DATA
====================
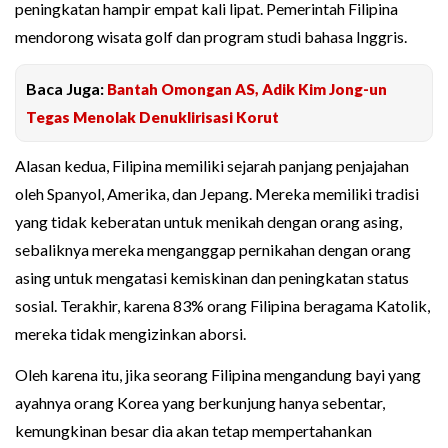
peningkatan hampir empat kali lipat. Pemerintah Filipina
mendorong wisata golf dan program studi bahasa Inggris.
Baca Juga:
Bantah Omongan AS, Adik Kim Jong-un
Tegas Menolak Denuklirisasi Korut
Alasan kedua, Filipina memiliki sejarah panjang penjajahan
oleh Spanyol, Amerika, dan Jepang. Mereka memiliki tradisi
yang tidak keberatan untuk menikah dengan orang asing,
sebaliknya mereka menganggap pernikahan dengan orang
asing untuk mengatasi kemiskinan dan peningkatan status
sosial. Terakhir, karena 83% orang Filipina beragama Katolik,
mereka tidak mengizinkan aborsi.
Oleh karena itu, jika seorang Filipina mengandung bayi yang
ayahnya orang Korea yang berkunjung hanya sebentar,
kemungkinan besar dia akan tetap mempertahankan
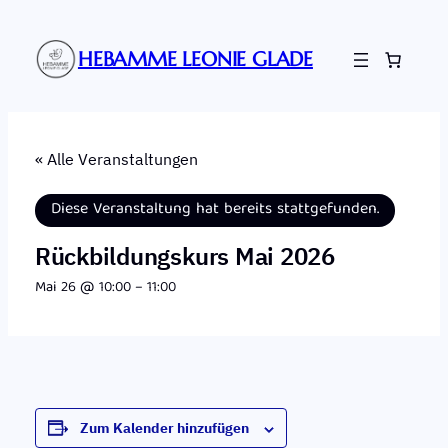
HEBAMME LEONIE GLADE
« Alle Veranstaltungen
Diese Veranstaltung hat bereits stattgefunden.
Rückbildungskurs Mai 2026
Mai 26 @ 10:00
–
11:00
Zum Kalender hinzufügen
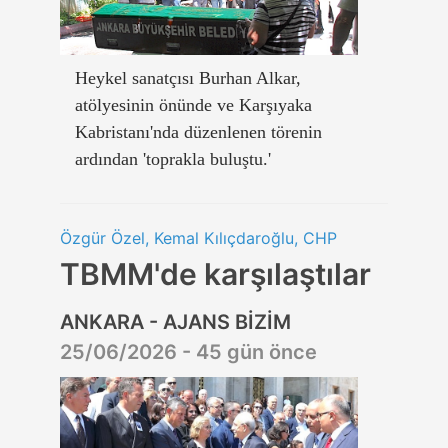
Heykel sanatçısı Burhan Alkar,
atölyesinin önünde ve Karşıyaka
Kabristanı'nda düzenlenen törenin
ardından 'toprakla buluştu.'
Özgür Özel, Kemal Kılıçdaroğlu, CHP
TBMM'de karşılaştılar
ANKARA - AJANS BİZİM
25/06/2026 - 45 gün önce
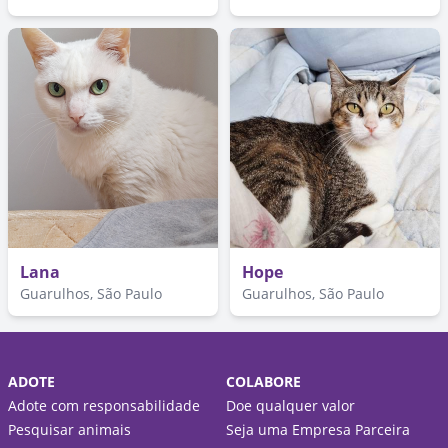
Lana
Hope
Guarulhos, São Paulo
Guarulhos, São Paulo
ADOTE
COLABORE
Adote com responsabilidade
Doe qualquer valor
Pesquisar animais
Seja uma Empresa Parceira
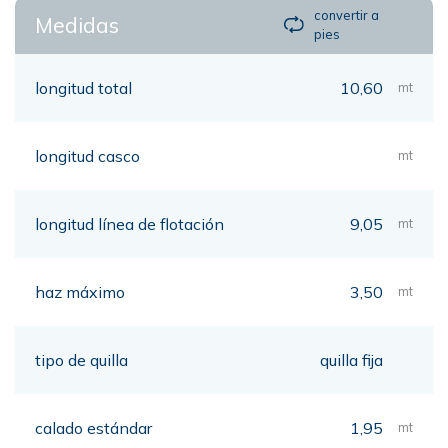
convertir a
Medidas
pies
longitud total
10,60
mt
longitud casco
mt
longitud línea de flotación
9,05
mt
haz máximo
3,50
mt
tipo de quilla
quilla fija
calado estándar
1,95
mt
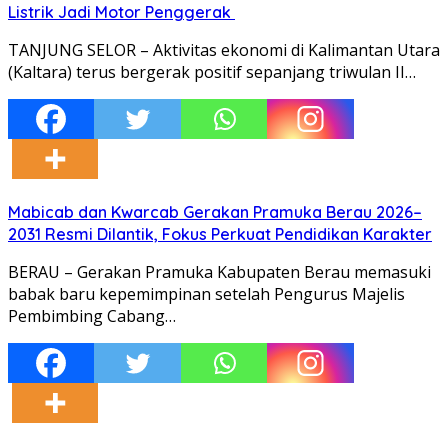
Listrik Jadi Motor Penggerak
TANJUNG SELOR – Aktivitas ekonomi di Kalimantan Utara
(Kaltara) terus bergerak positif sepanjang triwulan II…
Mabicab dan Kwarcab Gerakan Pramuka Berau 2026–
2031 Resmi Dilantik, Fokus Perkuat Pendidikan Karakter
BERAU – Gerakan Pramuka Kabupaten Berau memasuki
babak baru kepemimpinan setelah Pengurus Majelis
Pembimbing Cabang…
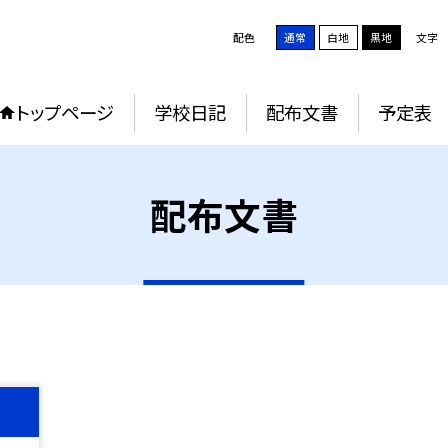
配色
通常
白地
黒地
文字
トップページ
学校日記
配布文書
予定表
配布文書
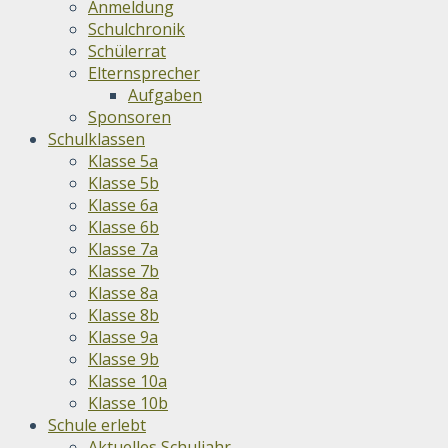
Anmeldung
Schulchronik
Schülerrat
Elternsprecher
Aufgaben
Sponsoren
Schulklassen
Klasse 5a
Klasse 5b
Klasse 6a
Klasse 6b
Klasse 7a
Klasse 7b
Klasse 8a
Klasse 8b
Klasse 9a
Klasse 9b
Klasse 10a
Klasse 10b
Schule erlebt
Aktuelles Schuljahr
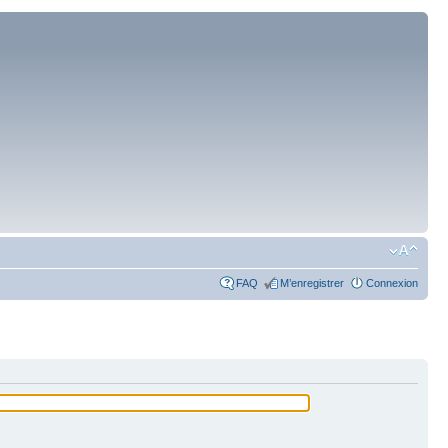
FAQ
M’enregistrer
Connexion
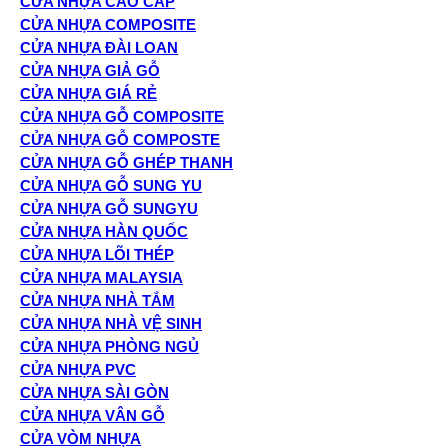
CỬA NHỰA CAO CẤP
CỬA NHỰA COMPOSITE
CỬA NHỰA ĐÀI LOAN
CỬA NHỰA GIẢ GỖ
CỬA NHỰA GIÁ RẺ
CỬA NHỰA GỖ COMPOSITE
CỬA NHỰA GỖ COMPOSTE
CỬA NHỰA GỖ GHÉP THANH
CỬA NHỰA GỖ SUNG YU
CỬA NHỰA GỖ SUNGYU
CỬA NHỰA HÀN QUỐC
CỬA NHỰA LÕI THÉP
CỬA NHỰA MALAYSIA
CỬA NHỰA NHÀ TẮM
CỬA NHỰA NHÀ VỆ SINH
CỬA NHỰA PHÒNG NGỦ
CỬA NHỰA PVC
CỬA NHỰA SÀI GÒN
CỬA NHỰA VÂN GỖ
CỬA VÒM NHỰA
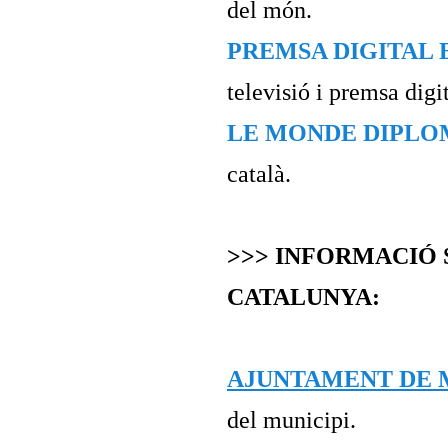
del món.
PREMSA DIGITAL 
televisió i premsa digit
LE MONDE DIPLO
català.
>>> INFORMACIÓ
CATALUNYA:
AJUNTAMENT DE
del municipi.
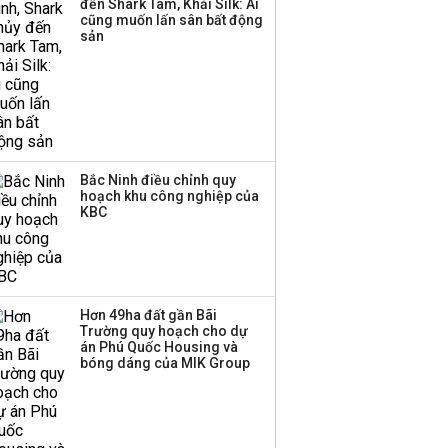
Thị trường thường
đến Shark Tam, Khải Silk: Ai
cũng muốn lấn sân bất động
‘phất lên’ trong tháng 8,
sản
nhóm ngành nào có
tiềm năng dẫn sóng?
Bắc Ninh điều chỉnh quy
hoạch khu công nghiệp của
KBC
Hơn 49ha đất gần Bãi
Trường quy hoạch cho dự
án Phú Quốc Housing và
bóng dáng của MIK Group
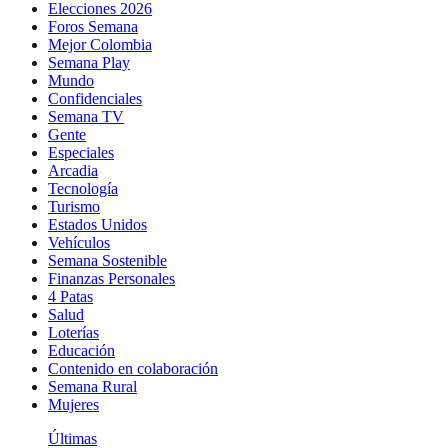
Elecciones 2026
Foros Semana
Mejor Colombia
Semana Play
Mundo
Confidenciales
Semana TV
Gente
Especiales
Arcadia
Tecnología
Turismo
Estados Unidos
Vehículos
Semana Sostenible
Finanzas Personales
4 Patas
Salud
Loterías
Educación
Contenido en colaboración
Semana Rural
Mujeres
Últimas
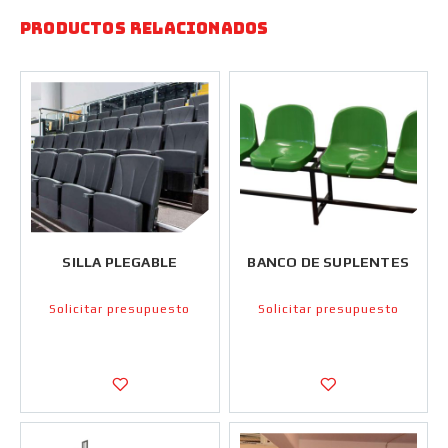
Productos relacionados
SILLA PLEGABLE
BANCO DE SUPLENTES
Solicitar presupuesto
Solicitar presupuesto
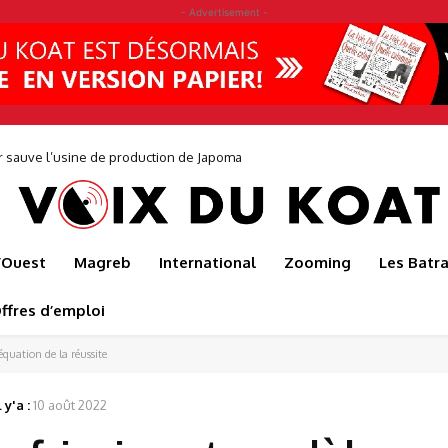
- Advertisement -
auve l’usine de production de Japoma
30 jeunes pour faire éclore une nouvelle génération d’entrepreneurs avec
l’Ouest
Magreb
International
Zooming
Les Batr
ffres d’emploi
quation de la réussite
 y'a :
10 août 2022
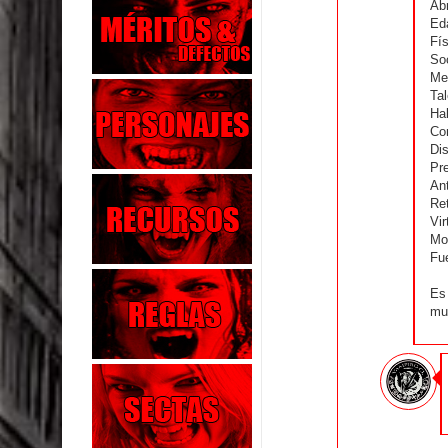
Ab
Eda
Fís
Soc
Men
Tal
Hab
Con
Dis
Pr
An
Re
Vir
Mo
Fue
Es 
mu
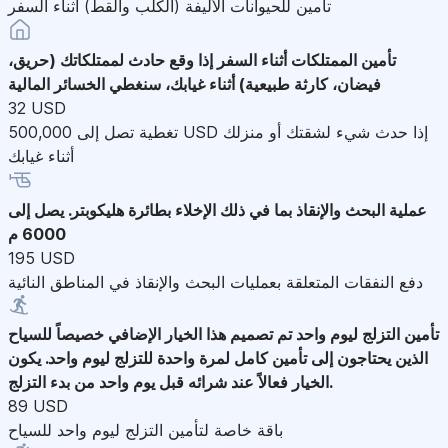
تأمين للحيوانات الأليفة (الكلب والقط) أثناء السفر
تأمين الممتلكات أثناء السفر
إذا وقع حادث لممتلكاتك (حريق،
فيضان، كارثة طبيعية) أثناء غيابك، سنغطي الخسائر المالية
32 USD
تغطية تصل إلى 500,000 USD إذا حدث شيء لشقتك أو منزلك
أثناء غيابك
عملية البحث والإنقاذ
بما في ذلك الإخلاء بطائرة هليكوبتر. يصل إلى
6000 م
195 USD
دفع النفقات المتعلقة بعمليات البحث والإنقاذ في المناطق النائية
تأمين التزلج ليوم واحد
تم تصميم هذا الخيار الإضافي خصيصاً للسياح
الذين يحتاجون إلى تأمين كامل لمرة واحدة للتزلج ليوم واحد. يكون
الخيار فعالاً عند شرائه قبل يوم واحد من بدء التزلج.
89 USD
باقة خاصة لتأمين التزلج ليوم واحد للسياح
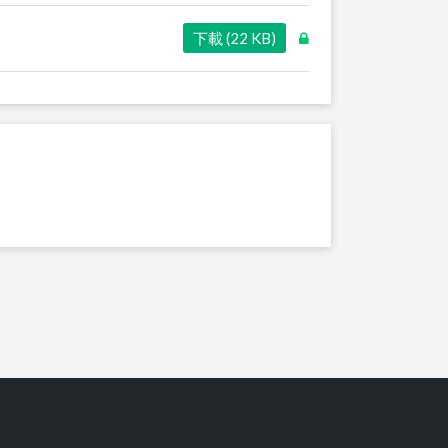
下載 (22 KB)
====================
TASK DIRECTIONS
Pick out each line in the listing above that contains the word "asing" and copy it out.

OUTPUT OF THE TASK
yang tidak keberatan untuk menikah dengan orang asing,
asing untuk mengatasi kemiskinan dan peningkatan status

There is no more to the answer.